_Your objective_
How many lines in the material below contain the string "entities", matching case exactly? Reply with the number only.

_Extracted entries_
▶

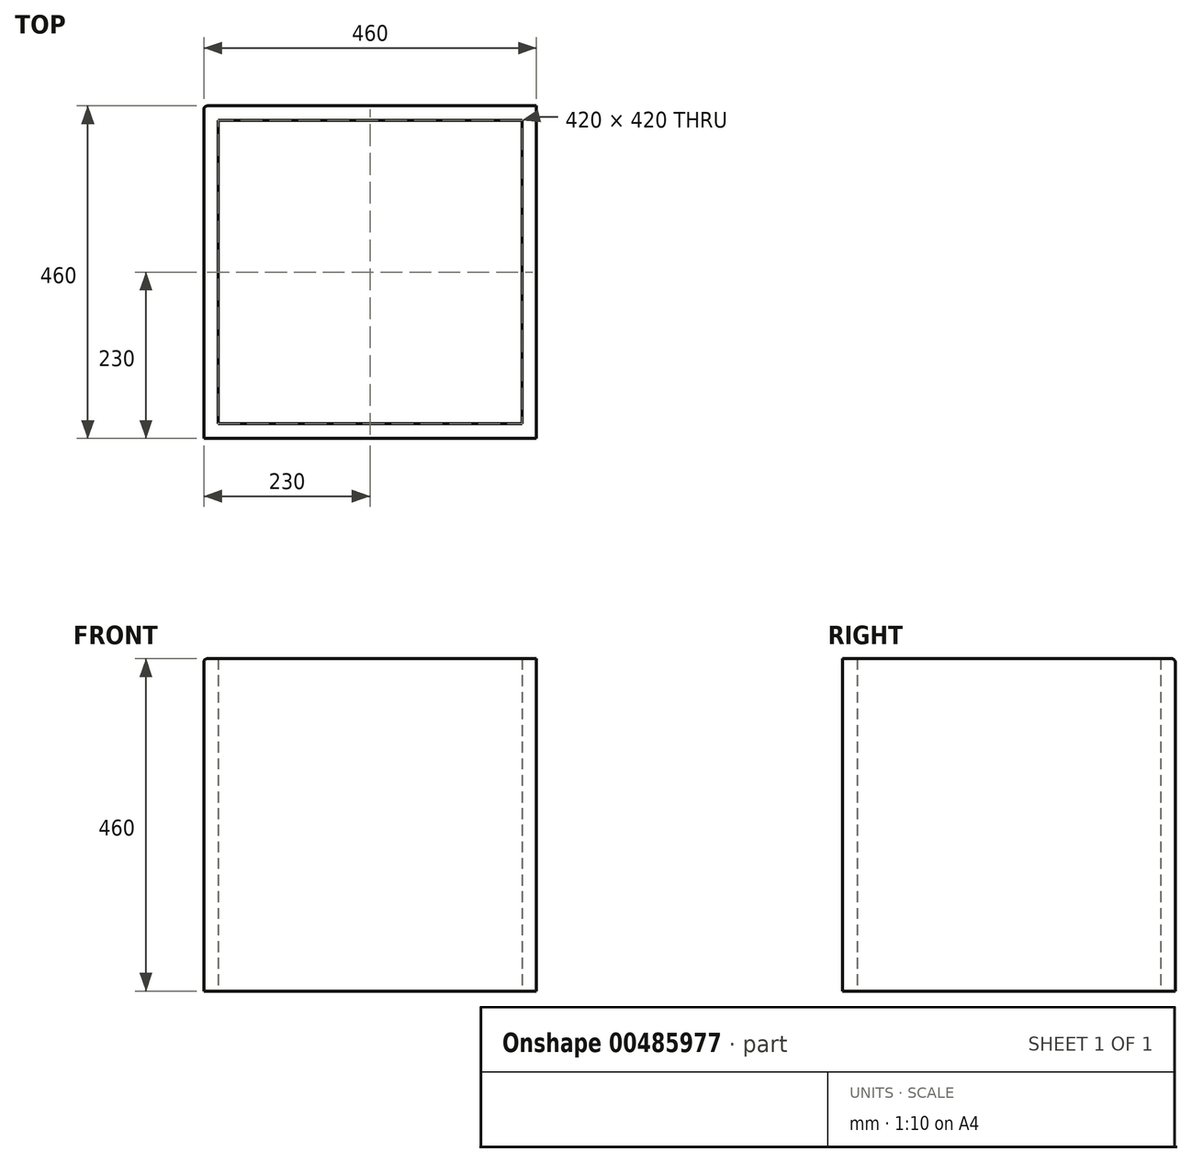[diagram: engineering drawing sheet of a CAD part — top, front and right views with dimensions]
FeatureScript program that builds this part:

◀
▶

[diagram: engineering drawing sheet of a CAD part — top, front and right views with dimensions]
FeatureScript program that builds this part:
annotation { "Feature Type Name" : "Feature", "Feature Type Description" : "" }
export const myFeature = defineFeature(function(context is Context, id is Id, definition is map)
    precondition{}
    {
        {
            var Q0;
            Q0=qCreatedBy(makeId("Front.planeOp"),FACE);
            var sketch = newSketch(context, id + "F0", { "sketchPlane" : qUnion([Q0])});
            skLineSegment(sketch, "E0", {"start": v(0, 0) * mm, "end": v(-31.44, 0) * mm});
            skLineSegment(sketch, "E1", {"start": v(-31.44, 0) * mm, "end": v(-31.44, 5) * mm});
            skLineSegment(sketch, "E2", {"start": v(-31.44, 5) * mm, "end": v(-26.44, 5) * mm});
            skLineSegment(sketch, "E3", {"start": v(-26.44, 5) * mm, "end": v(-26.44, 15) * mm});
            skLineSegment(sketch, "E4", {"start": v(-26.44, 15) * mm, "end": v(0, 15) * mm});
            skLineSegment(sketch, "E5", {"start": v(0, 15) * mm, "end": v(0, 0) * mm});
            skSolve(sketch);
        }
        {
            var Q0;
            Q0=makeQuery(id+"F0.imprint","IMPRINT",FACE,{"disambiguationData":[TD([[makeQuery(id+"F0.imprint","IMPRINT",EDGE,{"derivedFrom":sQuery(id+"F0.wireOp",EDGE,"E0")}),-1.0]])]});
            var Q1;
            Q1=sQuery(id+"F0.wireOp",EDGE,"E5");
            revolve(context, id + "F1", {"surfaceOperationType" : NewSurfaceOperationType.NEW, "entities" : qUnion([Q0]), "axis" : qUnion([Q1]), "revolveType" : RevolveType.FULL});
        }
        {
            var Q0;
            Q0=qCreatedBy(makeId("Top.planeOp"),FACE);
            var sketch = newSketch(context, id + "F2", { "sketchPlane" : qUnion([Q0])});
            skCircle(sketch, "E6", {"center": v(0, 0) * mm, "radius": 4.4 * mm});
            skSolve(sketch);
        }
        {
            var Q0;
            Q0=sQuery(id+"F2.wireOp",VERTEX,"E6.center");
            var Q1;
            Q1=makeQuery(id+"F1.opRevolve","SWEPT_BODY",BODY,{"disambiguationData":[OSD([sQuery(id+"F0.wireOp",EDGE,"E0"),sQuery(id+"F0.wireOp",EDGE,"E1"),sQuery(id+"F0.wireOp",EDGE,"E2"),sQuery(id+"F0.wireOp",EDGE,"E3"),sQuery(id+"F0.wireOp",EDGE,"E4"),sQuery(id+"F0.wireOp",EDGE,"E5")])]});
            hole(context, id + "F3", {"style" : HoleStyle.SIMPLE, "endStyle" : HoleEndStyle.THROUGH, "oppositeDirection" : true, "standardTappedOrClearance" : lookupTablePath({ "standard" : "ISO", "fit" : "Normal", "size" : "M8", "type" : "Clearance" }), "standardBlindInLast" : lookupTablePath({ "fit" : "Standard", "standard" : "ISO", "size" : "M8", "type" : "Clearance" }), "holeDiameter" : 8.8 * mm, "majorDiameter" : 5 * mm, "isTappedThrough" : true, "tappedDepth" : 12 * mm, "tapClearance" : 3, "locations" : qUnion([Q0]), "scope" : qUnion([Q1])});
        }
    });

◀
▶

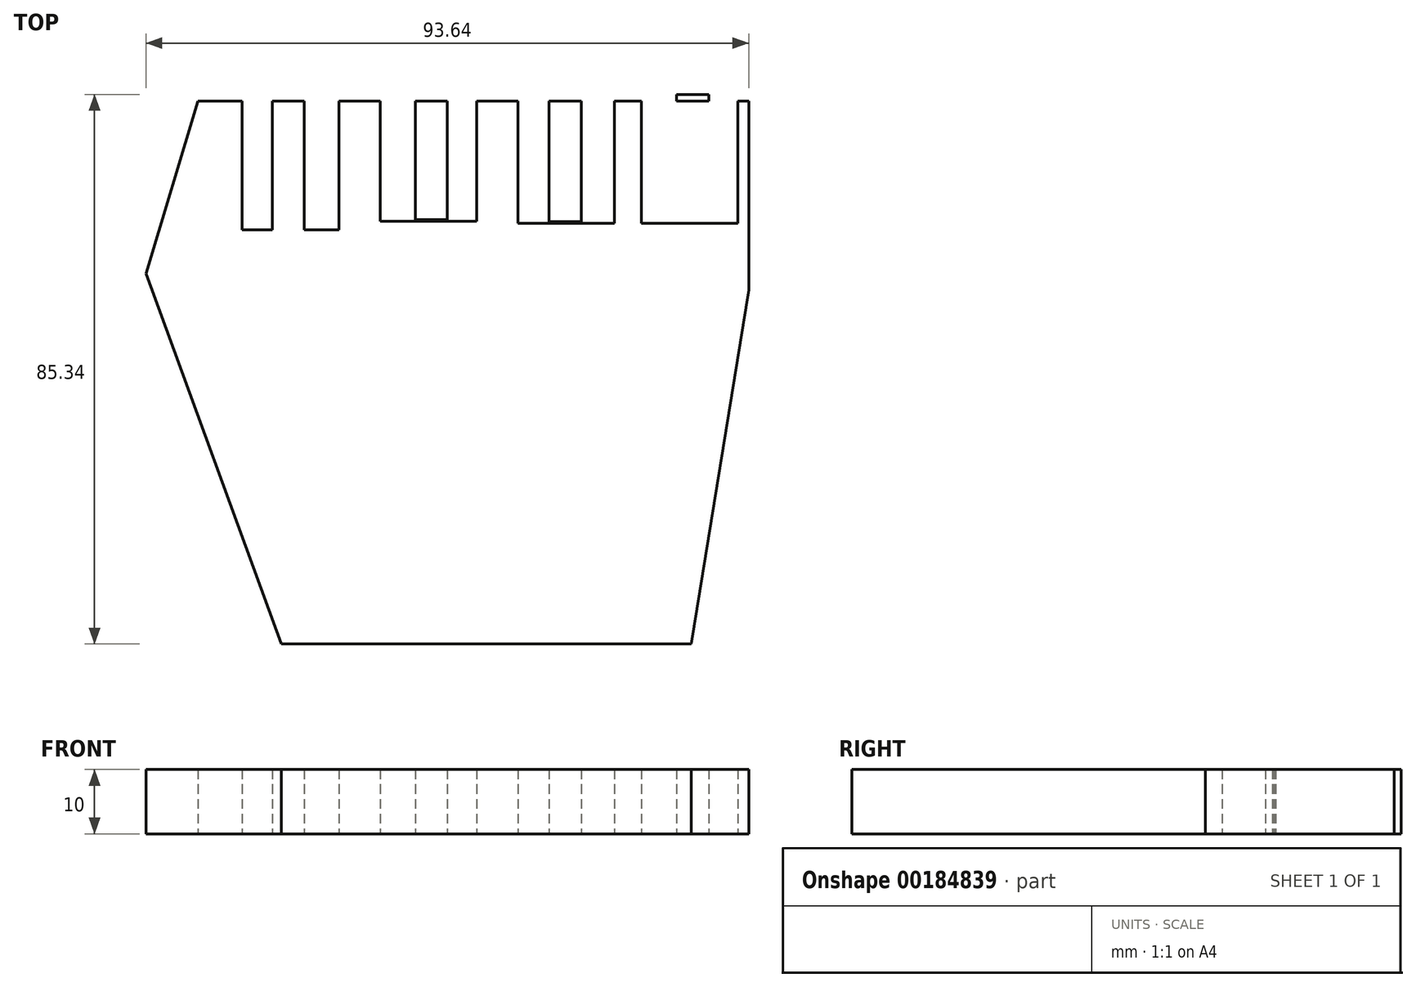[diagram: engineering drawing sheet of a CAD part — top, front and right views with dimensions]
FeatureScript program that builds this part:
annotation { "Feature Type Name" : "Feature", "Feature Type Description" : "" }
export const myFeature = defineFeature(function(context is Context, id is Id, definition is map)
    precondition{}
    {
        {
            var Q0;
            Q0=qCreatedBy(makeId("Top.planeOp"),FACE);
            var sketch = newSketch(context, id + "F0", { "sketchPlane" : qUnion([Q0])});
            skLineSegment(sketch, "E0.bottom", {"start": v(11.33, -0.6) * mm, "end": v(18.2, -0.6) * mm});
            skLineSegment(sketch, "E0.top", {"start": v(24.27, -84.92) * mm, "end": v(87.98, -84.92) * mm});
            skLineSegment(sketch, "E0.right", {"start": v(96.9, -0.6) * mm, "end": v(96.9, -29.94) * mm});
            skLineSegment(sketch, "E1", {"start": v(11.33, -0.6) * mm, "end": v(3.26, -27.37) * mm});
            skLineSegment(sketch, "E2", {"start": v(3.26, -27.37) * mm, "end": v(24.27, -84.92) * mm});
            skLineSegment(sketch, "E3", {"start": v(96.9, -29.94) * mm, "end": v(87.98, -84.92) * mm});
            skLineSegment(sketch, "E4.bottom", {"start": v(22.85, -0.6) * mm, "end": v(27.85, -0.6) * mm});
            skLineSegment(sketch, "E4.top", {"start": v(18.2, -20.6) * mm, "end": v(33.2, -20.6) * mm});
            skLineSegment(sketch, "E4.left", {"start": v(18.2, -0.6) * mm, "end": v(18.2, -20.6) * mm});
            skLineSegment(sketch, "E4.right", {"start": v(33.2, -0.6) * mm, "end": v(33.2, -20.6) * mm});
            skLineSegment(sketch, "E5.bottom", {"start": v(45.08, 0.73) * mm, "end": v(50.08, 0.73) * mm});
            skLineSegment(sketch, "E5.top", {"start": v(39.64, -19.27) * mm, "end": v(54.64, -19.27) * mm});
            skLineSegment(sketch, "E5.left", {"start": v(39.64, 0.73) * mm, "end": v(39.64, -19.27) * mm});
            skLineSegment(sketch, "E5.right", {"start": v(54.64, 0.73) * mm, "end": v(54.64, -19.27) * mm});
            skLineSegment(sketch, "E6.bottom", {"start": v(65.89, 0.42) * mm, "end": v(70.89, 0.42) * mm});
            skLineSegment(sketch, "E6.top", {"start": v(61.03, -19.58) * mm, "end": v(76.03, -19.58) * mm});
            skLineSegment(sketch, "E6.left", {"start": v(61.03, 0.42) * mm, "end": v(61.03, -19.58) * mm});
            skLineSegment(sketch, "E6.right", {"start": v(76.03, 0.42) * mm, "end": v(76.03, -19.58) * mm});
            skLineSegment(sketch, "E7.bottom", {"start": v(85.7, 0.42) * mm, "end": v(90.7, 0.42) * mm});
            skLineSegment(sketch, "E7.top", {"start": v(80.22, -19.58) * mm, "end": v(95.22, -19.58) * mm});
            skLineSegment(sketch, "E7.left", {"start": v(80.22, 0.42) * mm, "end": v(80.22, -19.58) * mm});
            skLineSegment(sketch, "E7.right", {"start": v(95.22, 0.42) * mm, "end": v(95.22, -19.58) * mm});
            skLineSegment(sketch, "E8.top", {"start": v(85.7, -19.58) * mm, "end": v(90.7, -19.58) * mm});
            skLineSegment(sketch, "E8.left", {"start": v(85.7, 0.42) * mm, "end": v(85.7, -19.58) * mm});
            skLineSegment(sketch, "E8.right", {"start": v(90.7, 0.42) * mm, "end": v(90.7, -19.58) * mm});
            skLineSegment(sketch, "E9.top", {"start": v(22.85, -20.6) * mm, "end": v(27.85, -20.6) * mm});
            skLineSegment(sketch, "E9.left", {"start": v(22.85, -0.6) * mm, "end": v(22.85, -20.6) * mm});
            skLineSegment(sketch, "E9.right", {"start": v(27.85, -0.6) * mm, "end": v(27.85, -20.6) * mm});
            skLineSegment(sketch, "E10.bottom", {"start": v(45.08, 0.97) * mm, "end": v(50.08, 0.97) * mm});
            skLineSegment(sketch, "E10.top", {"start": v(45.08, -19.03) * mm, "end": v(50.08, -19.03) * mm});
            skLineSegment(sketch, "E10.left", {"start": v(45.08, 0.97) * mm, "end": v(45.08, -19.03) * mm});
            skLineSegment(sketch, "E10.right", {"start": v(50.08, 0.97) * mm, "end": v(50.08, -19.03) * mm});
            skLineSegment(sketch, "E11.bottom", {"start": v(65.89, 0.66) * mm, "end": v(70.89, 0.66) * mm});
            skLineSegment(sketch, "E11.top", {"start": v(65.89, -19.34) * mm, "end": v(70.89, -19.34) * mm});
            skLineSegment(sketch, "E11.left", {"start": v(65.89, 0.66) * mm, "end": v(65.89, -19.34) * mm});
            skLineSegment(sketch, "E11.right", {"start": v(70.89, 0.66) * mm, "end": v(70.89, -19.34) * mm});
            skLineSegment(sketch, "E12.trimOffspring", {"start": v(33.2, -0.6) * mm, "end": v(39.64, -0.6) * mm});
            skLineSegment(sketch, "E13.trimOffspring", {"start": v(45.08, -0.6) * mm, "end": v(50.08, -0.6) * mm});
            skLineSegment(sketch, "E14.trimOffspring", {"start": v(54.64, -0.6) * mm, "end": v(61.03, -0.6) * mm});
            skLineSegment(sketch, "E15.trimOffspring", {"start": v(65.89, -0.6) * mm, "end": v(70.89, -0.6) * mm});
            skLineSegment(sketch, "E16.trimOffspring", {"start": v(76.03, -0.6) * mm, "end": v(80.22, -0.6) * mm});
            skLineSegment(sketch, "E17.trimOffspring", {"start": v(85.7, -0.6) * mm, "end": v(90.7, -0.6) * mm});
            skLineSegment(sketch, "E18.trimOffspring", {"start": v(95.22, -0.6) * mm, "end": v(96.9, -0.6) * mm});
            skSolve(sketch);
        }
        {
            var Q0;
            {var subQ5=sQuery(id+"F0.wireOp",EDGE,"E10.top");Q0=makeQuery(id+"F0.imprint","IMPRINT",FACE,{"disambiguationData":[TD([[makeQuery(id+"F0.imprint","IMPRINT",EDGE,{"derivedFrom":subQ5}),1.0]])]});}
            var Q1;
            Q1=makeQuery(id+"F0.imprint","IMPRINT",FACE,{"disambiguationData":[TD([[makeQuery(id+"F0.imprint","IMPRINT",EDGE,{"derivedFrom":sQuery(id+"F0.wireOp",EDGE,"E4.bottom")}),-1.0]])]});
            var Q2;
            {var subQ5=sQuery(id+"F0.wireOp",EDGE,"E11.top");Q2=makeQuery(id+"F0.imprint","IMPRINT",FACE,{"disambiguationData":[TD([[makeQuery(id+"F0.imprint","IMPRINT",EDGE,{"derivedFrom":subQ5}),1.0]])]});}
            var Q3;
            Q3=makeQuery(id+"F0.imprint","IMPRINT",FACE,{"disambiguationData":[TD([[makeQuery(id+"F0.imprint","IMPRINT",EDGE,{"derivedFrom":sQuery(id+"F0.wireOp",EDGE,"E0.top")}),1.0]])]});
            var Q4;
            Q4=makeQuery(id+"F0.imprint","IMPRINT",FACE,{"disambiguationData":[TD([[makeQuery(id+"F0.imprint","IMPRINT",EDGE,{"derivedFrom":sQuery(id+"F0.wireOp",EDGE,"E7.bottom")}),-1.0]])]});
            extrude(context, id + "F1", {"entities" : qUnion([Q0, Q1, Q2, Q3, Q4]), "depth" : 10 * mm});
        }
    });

◀

_Answer to this exercise_
2